AI Platforms Have Their Sustainability Work Cut Out for Them


Despite predictions that generative artificial intelligence will drive a massive increase in energy demand, AI companies are only beginning to consider the climate impact of their products.

While some applications of the tech could support agencies’ sustainability goals, developing and using generative AI tools requires massive amounts of energy which, in turn, generates climate-warming greenhouse gas emissions.

“On the bright side, you’re going to have less travel, you’re going to have less human movement, because more of these mundane tasks are going to be done by AI,” Larry Adams, CEO and founder of inclusion-focused AI platform X_Stereotype said. “The flip side of that is the enormous computing power that is required to make these AI systems work.”

Creating GPT-3—of which ChatGPT is a specialized variant—generated the same amount of emissions as driving 123 cars for a year, researchers found. Asking a question to an AI bot could require roughly 10 times the power needed for a standard search engine query.

As AI tools weave their way into the daily habits of workers and web users across the globe, the carbon footprint of the internet is poised to balloon well beyond its current estimated 4% of global carbon emissions. By one estimate, data centers and communication technology are predicted to reach 14% of global emissions by 2040.

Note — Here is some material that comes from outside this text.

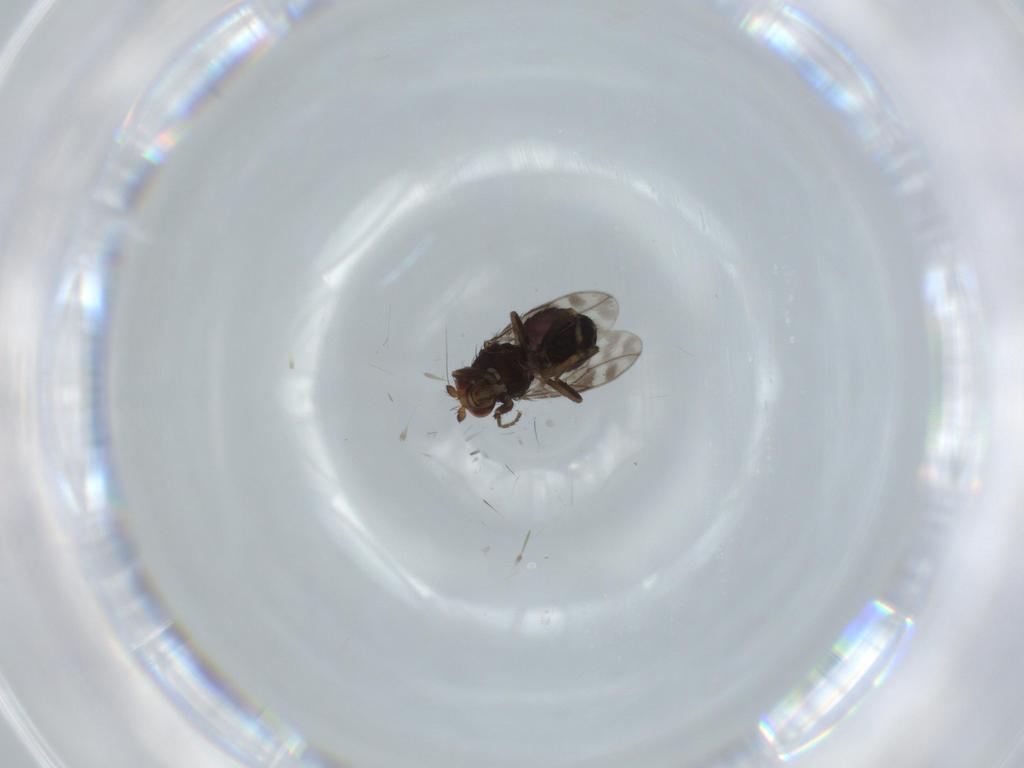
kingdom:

Embed sustainability into the process

Because generative AI is relatively new, there’s little in the way of best practices when it comes to using the tech sustainably. Still, it’s important that marketing practitioners incorporating these tools consider the climate implications of all their work—including generative AI.

“[We need to be] making sure to work with partners that are taking [the climate impact of AI] into consideration,” Elav Horwitz, evp and global director of applied innovation at McCann Worldgroup, said at Adweek’s NexTech.

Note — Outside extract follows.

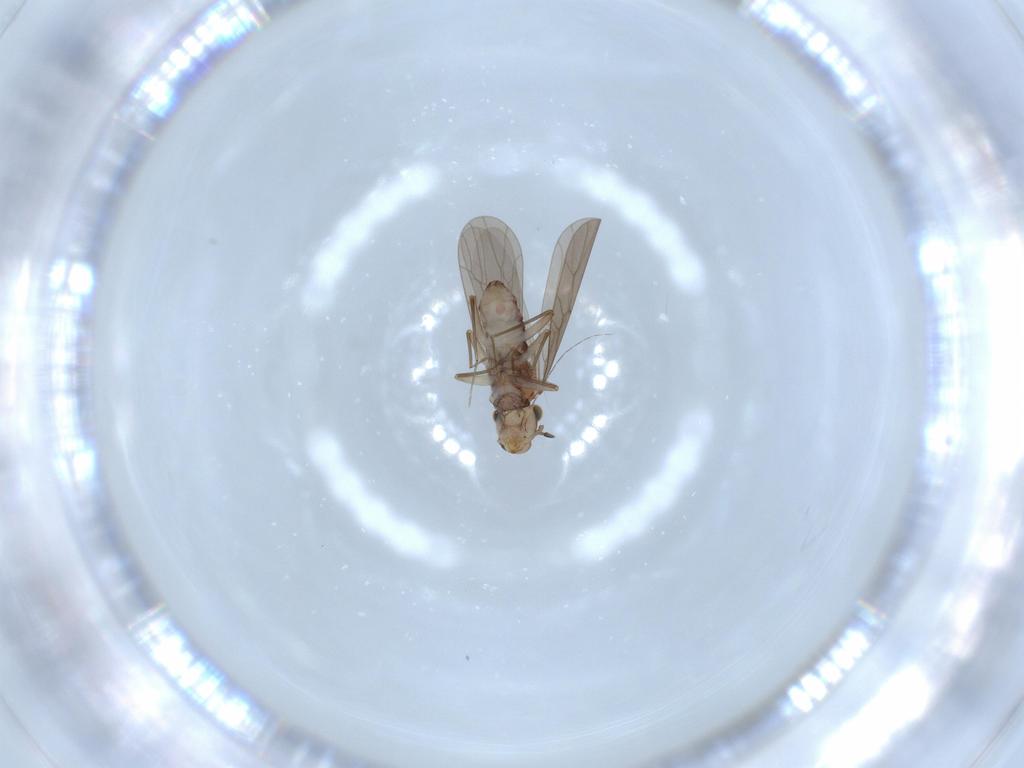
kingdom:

Choosing partners based on their climate commitments is one way to ensure that sustainability will be part of the conversation at each step. But there are practical ways to avoid excess emissions, too.

“Every prompt we put into ChatGPT creates carbon emissions,” Horwitz said. “Even training people on how to write the prompt, […] to think for a second about what you want to get out of the gen AI, and then go to it and get the right output.”